→ What to work on
Every entry must be set down exactly in the answer; no pictures should appear.

[Dataset excerpts]

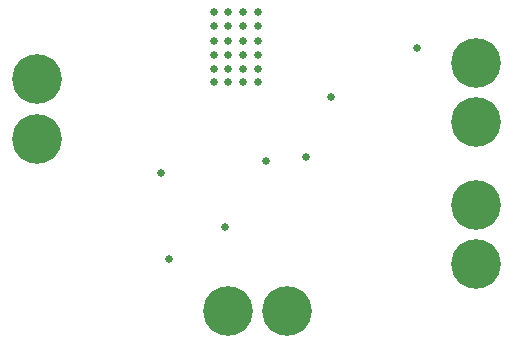
<source format=gbs>
G04 Layer_Color=16711935*
%FSLAX44Y44*%
%MOMM*%
G71*
G01*
G75*
%ADD47C,4.2032*%
%ADD48C,0.6532*%
D47*
X348000Y596000D02*
D03*
X510000Y400000D02*
D03*
X720000Y440000D02*
D03*
Y490000D02*
D03*
X348000Y546000D02*
D03*
X560000Y400000D02*
D03*
X720000Y560000D02*
D03*
Y610000D02*
D03*
D48*
X670000Y623000D02*
D03*
X597000Y581000D02*
D03*
X576000Y530000D02*
D03*
X542000Y527000D02*
D03*
X460000Y444000D02*
D03*
X507000Y471000D02*
D03*
X453000Y517000D02*
D03*
X498000Y594000D02*
D03*
X510000D02*
D03*
X522000D02*
D03*
X535000D02*
D03*
Y605000D02*
D03*
X522000D02*
D03*
X510000D02*
D03*
X498000D02*
D03*
Y617000D02*
D03*
X510000D02*
D03*
X522000D02*
D03*
X535000D02*
D03*
Y629000D02*
D03*
X522000D02*
D03*
X510000D02*
D03*
X498000D02*
D03*
Y641000D02*
D03*
Y653000D02*
D03*
X510000D02*
D03*
Y641000D02*
D03*
X522000D02*
D03*
Y653000D02*
D03*
X535000D02*
D03*
Y641000D02*
D03*
M02*

</source>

→ Response to the exercise
<source format=gbs>
G04 Layer_Color=16711935*
%FSLAX44Y44*%
%MOMM*%
G71*
G01*
G75*
%ADD47C,4.2032*%
%ADD48C,0.6532*%
D47*
X348000Y596000D02*
D03*
X510000Y400000D02*
D03*
X720000Y440000D02*
D03*
Y490000D02*
D03*
X348000Y546000D02*
D03*
X560000Y400000D02*
D03*
X720000Y560000D02*
D03*
Y610000D02*
D03*
D48*
X670000Y623000D02*
D03*
X597000Y581000D02*
D03*
X576000Y530000D02*
D03*
X542000Y527000D02*
D03*
X460000Y444000D02*
D03*
X507000Y471000D02*
D03*
X453000Y517000D02*
D03*
X498000Y594000D02*
D03*
X510000D02*
D03*
X522000D02*
D03*
X535000D02*
D03*
Y605000D02*
D03*
X522000D02*
D03*
X510000D02*
D03*
X498000D02*
D03*
Y617000D02*
D03*
X510000D02*
D03*
X522000D02*
D03*
X535000D02*
D03*
Y629000D02*
D03*
X522000D02*
D03*
X510000D02*
D03*
X498000D02*
D03*
Y641000D02*
D03*
Y653000D02*
D03*
X510000D02*
D03*
Y641000D02*
D03*
X522000D02*
D03*
Y653000D02*
D03*
X535000D02*
D03*
Y641000D02*
D03*
M02*

</source>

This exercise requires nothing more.